Q4. A bullet of mass 6g travelling at speed of 120 m/s penetrates deeply into [3]
a fixed target and is brought to rest in 0.1 s. Calculate the
i) distance of penetration in the target, and
ii) average retarding force exerted on the bullet
Answers
Answer :
➥ The Distance of penetration in the target = 6 m
➥ The force exerted on the bullet is -7200 N
Given :
➤ Mass of a bullet (m) = 6 g
➤ Intial velocity of a bullet (u) = 120 m/s
➤ Final velocity of a bullet (v) = 0 m/s
To Find :
➤ Distance covered by a bullet (s) = ?
➤ Force exerted on a bullet (F) = ?
Required Solution :
✒ To find the Distance penetration in the target and Force exerted on a bullet, first we need to find the acceleration of the a bullet, then after we will find the distance penetration in the target and Force exerted on a bullet.
We can find Acceleration of a bullet by using the first equation of motion which says v = u + at.
Here,
- v is the Final velocity in m/s.
- u is the Intial velocity in m/s.
- a is the Acceleration in m/s².
- t is the time taken in second.
✎ So let's calculate Acceleration (a) !
From first equation of motion
→ v = u + at
→ 0 = 120 + a × 0.1
→ 0 = 120 + 0.1a
→ 0 - 120 = 0.1a
→ -120 = 0.1a
→ -120/0.1 = a
→ -1200 = a
→ a = -1200 m/s²
Now, we have Intial velocity, Final velocity, Time taken and it's Acceleration of a bullet.

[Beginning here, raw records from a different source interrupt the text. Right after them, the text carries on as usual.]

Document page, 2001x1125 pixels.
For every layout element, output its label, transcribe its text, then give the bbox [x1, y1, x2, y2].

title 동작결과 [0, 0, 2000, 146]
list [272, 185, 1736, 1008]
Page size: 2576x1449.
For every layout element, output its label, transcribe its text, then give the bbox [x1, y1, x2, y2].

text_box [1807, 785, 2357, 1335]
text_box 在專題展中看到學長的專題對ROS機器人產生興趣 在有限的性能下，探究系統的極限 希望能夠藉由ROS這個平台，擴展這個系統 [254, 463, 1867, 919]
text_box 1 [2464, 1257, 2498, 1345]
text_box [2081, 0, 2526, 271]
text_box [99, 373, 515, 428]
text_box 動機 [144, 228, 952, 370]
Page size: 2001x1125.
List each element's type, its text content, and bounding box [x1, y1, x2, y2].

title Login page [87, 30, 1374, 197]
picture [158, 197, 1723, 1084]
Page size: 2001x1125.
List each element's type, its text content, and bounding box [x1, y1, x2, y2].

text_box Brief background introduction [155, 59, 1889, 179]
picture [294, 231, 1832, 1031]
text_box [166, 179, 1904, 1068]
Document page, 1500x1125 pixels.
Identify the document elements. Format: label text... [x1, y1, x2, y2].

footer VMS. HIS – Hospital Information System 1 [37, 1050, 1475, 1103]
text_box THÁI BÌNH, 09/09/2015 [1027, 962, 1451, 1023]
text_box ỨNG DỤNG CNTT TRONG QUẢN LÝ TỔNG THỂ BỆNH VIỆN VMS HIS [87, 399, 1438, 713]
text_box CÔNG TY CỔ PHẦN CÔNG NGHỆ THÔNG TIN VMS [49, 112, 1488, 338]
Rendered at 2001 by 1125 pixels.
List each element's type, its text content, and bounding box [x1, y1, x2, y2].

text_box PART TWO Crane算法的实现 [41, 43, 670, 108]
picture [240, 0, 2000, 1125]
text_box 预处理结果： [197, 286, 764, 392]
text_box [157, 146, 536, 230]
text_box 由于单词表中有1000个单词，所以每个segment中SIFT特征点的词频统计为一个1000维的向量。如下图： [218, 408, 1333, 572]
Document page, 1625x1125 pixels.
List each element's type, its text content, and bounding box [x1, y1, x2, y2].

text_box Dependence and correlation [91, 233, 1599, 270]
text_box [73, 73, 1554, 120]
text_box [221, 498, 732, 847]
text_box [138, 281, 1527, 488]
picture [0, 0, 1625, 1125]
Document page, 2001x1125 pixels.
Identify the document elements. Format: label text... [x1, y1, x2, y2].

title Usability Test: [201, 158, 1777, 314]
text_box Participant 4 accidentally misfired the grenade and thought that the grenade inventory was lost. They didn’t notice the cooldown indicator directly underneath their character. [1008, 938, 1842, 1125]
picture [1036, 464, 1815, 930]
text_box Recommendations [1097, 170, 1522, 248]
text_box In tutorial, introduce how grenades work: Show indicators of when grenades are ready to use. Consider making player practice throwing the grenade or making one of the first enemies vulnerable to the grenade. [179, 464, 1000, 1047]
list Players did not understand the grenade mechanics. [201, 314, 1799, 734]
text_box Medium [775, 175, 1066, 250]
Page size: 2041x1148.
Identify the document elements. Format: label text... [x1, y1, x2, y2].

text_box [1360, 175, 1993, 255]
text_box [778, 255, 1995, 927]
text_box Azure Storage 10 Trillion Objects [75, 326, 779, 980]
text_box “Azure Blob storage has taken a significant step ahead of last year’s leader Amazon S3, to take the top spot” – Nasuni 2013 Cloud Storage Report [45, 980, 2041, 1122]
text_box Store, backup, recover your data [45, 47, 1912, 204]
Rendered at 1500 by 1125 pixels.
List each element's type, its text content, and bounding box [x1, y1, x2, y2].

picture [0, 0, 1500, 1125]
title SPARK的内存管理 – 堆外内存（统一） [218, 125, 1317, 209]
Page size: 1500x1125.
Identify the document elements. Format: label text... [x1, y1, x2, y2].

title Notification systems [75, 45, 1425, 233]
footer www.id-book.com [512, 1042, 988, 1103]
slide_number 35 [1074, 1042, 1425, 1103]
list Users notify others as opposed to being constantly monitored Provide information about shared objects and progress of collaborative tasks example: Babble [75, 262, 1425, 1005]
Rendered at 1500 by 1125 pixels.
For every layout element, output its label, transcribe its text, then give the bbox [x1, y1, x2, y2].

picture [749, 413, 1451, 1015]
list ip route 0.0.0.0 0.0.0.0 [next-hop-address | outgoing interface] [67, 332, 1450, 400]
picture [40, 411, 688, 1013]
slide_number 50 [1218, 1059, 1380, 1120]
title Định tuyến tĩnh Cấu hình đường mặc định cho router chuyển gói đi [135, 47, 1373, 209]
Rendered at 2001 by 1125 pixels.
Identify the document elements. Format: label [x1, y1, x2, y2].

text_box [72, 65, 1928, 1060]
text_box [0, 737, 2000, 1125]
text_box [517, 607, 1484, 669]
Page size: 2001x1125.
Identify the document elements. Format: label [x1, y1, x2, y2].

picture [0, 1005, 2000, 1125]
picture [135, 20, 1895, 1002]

- Intial velocity = 120 m/s
- Final velocity = 0 m/s
- Time taken = 0.1 sec
- Acceleration = -1200 m/s²
We can find Distance of a bullet by using the second equation of motion which says s = ut + ½ at².
Here,
- s is the distance travelled in m.
- u is the Intial velocity in m/s.
- a is the Acceleration in m/s².
- t is the time taken in second.
✎ So let's find the Distance of penetration in the target (s) !
From second equation of motion
→ s = ut + ½ at²
→ s = 120 × 0.1 + ½ × (-1200) × 0.1²
→ s = 12 + ½ × (-1200) × 0.01
→ s = 12 + 1 × (-600) × 0.01
→ s = 12 + (-600) × 0.01
→ s = 12 + (-6)
→ s = 12 - 6
→ s = 6 m
║Hence, the Distance of penetration in the target is 6 m.║
We can find the force by using the force formula which says F = ma.
Here,
- F is the force in N.
- m is the mass in g.
- a is the Acceleration in m/s².
✎ So let's find the force exerted on the bullet (F) !
As we know that
→ F = ma
→ F = 6 × (-1200)
→ F = -7200 N
║Hence, the force exerted on the bullet is -7200 N.║